Sir,

Vasoproliferative retinal tumours (VPRT) may cause retinal exudates, haemorrhages or detachment, macular oedema and epiretinal membranes.1, 2 Treatment modalities include perforating diathermy, photocoagulation, cryotherapy, brachytherapy,1 photodynamic therapy,2 and vitrectomy for tractional detachment or macular pucker.1

Since Bevacizumab (Avastin) was approved by the American Food and Drug Administration (FDA) in February 2004 for treatment of metastatic colorectal cancer,3 it has been used to treat various neovascular ocular pathologies, macular oedema, and bleb needling following trabeculectomy.

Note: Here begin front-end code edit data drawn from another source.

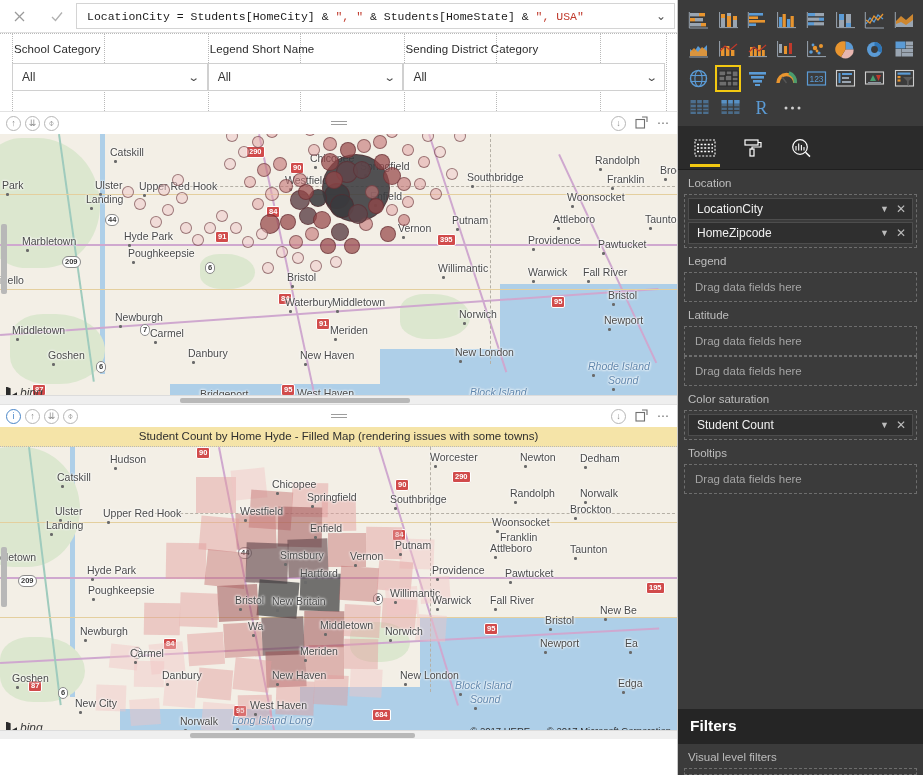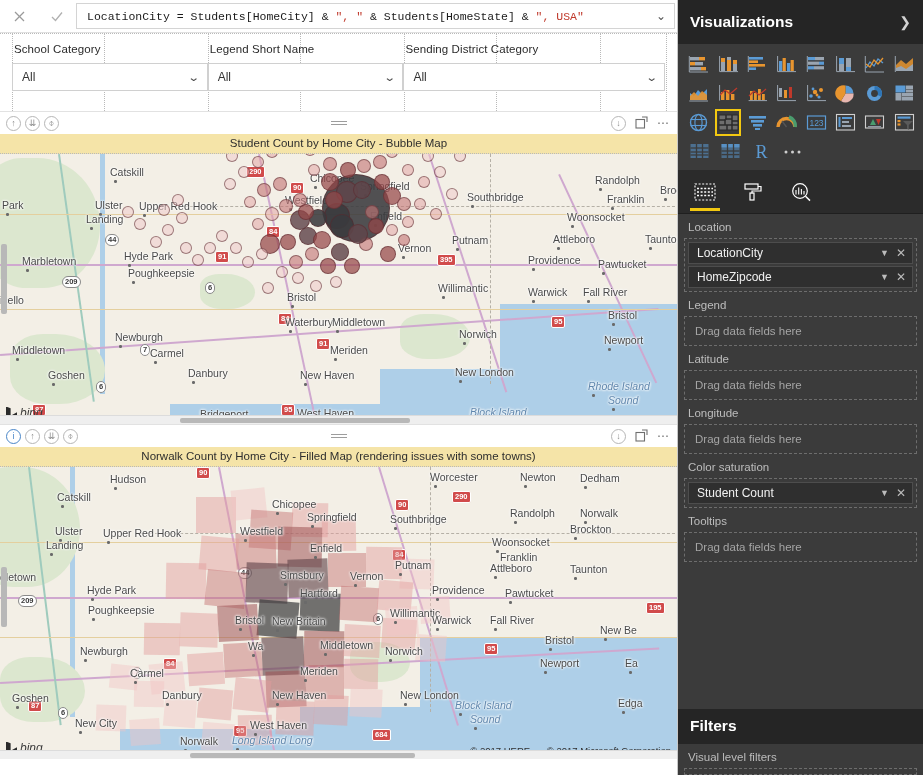--- a/index.html
+++ b/index.html
@@ -212,21 +212,20 @@
           <span class="circ-icon">↓</span>
           <span class="tb-ico">
             <svg width="13" height="13" viewBox="0 0 13 13">
                 <rect x="1" y="3.5" width="8.5" height="8.5" fill="none" stroke="#6f6f6f" stroke-width="1.1"></rect>
                 <polyline points="7,1 12,1 12,6" fill="none" stroke="#6f6f6f" stroke-width="1.1"></polyline>
               </svg>
           </span>
           <span class="tb-ico">⋯</span>
         </div>
       </div>
-      <div class="v-title">Student Count by Home City - Bubble Map</div>
 
       <div class="map-frame bubble">
         <div class="basemap"></div>
 
         <div class="water" style="left:500px;top:150px;width:200px;height:130px;"></div>
         <div class="water" style="left:380px;top:215px;width:320px;height:70px;"></div>
         <div class="water" style="left:170px;top:250px;width:300px;height:40px;"></div>
         <div class="water" style="left:100px;top:0;width:5px;height:240px;"></div>
 
         <div class="land-green" style="left:-20px;top:4px;width:120px;height:130px;"></div>
@@ -462,21 +461,21 @@
           <span class="circ-icon">↓</span>
           <span class="tb-ico">
             <svg width="13" height="13" viewBox="0 0 13 13">
                 <rect x="1" y="3.5" width="8.5" height="8.5" fill="none" stroke="#6f6f6f" stroke-width="1.1"></rect>
                 <polyline points="7,1 12,1 12,6" fill="none" stroke="#6f6f6f" stroke-width="1.1"></polyline>
               </svg>
           </span>
           <span class="tb-ico">⋯</span>
         </div>
       </div>
-      <div class="v-title">Norwalk Count by Home City - Filled Map (rendering issues with some towns)</div>
+      <div class="v-title">Student Count by Home Hyde - Filled Map (rendering issues with some towns)</div>
 
       <div class="map-frame filled">
         <div class="basemap"></div>
         <div class="water" style="left:420px;top:170px;width:270px;height:125px;"></div>
         <div class="water" style="left:300px;top:240px;width:390px;height:55px;"></div>
         <div class="water" style="left:120px;top:262px;width:330px;height:35px;"></div>
         <div class="water" style="left:70px;top:0;width:5px;height:250px;"></div>
         <div class="land-green" style="left:-30px;top:0;width:110px;height:120px;"></div>
         <div class="land-green" style="left:0px;top:190px;width:85px;height:65px;"></div>
         <div class="land-green" style="left:350px;top:175px;width:60px;height:40px;"></div>
@@ -678,24 +677,20 @@
         <div class="side-scroll" style="top:100px;height:60px;"></div>
         <div class="map-scroll">
             <i style="left:190px;width:225px"></i>
           </div>
       </div>
     </div>
   </div>
 
   <div id="panel">
 
-    <div id="panel-head">
-      <h1>Visualizations</h1>
-      <span class="chev-right">❯</span>
-    </div>
 
     <div id="viz-gallery">
         <div class="viz-row">
           <div class="viz-cell">
             <svg width="21" height="19" viewBox="0 0 21 19">
               <rect x="2" y="2" width="9" height="3.4" fill="#9aa5b1"></rect>
               <rect x="11" y="2" width="6" height="3.4" fill="#e8952f"></rect>
               <rect x="2" y="7" width="5" height="3.4" fill="#e8952f"></rect>
               <rect x="7" y="7" width="8" height="3.4" fill="#9aa5b1"></rect>
               <rect x="2" y="12" width="11" height="3.4" fill="#9aa5b1"></rect>
@@ -991,21 +986,20 @@
           </div>
         </div>
         <div class="well-label">Legend</div>
         <div class="well-box">
           <div class="well-empty">Drag data fields here</div>
         </div>
         <div class="well-label">Latitude</div>
         <div class="well-box">
           <div class="well-empty">Drag data fields here</div>
         </div>
-        <div class="well-label">Longitude</div>
         <div class="well-box">
           <div class="well-empty">Drag data fields here</div>
         </div>
         <div class="well-label">Color saturation</div>
         <div class="well-box">
           <div class="chip">
             <span>Student Count</span>
             <span class="chip-icons">
               <span class="ci">▼</span>
               <span class="ci cx">✕</span>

We report a patient with VPRT, who showed visual and clinical improvement after intravitreal Avastin.

Case report

A 59-year-old lady was referred in April 2006 with a right VPRT. She had been treated elsewhere with laser photocoagulation. Her general health was good apart from systemic hypertension. Examination showed right visual acuity of 6/6−1, and infero-temporal, pre-equatorial VPRT surrounded by hard exudates and old vitreous haemorrhage inferiorly (Figure 1). On ultrasonography, this tumour measured 5.0 mm in diameter and 1.7-mm thick (Figure 2). The patient was treated with triple freeze-thaw cryotherapy. In June 2006, the visual acuity worsened to 6/19 due to cystoid macular oedema (Figure 3a), and the tumour thickness increased to 2.6 mm. A decision was made to treat the patient with intraocular Avastin, 2.5 mg in 0.1 ml was administered in September 2006. Immediately after, the patient reported loss of sensation and weakness of her left arm and leg and was investigated for cerebrovascular accident, which was excluded. Five days later, the vision in the right eye had improved to 6/9+3 and the macular oedema was no longer visible. Twenty-four days after treatment, the visual acuity was 6/6−1, tumour thickness was 1.0 mm and the macular oedema was no longer demonstrable on OCT (Figure 3b).

Figure 1
figure 1

Colour fundus photograph of right infratemporal region showing vasoproliferative retinal tumor with hard exudates and vitreous haemorrhage.

Figure 2
figure 2

RE VPRT on B scan ultrasonography showing tumour diameter of 5.0 and 1.7 mm thickness.

Figure 3
figure 3

OCT of the right macula (a) before Avastin treatment, showing cystoid oedema, and (b) 3 weeks afterwards, when the oedema had resolved.

Comment

To our knowledge, this is the first report of intravitreal Avastin treatment for VPRT. The injection was followed by a dramatic improvement within 3 weeks. Although the patient experienced sensory and motor weakness, no physical abnormality was detected.

This promising result warrants further studies to assess the efficacy of Avastin in the treatment of VPRT, and to determine whether repeated injections are required.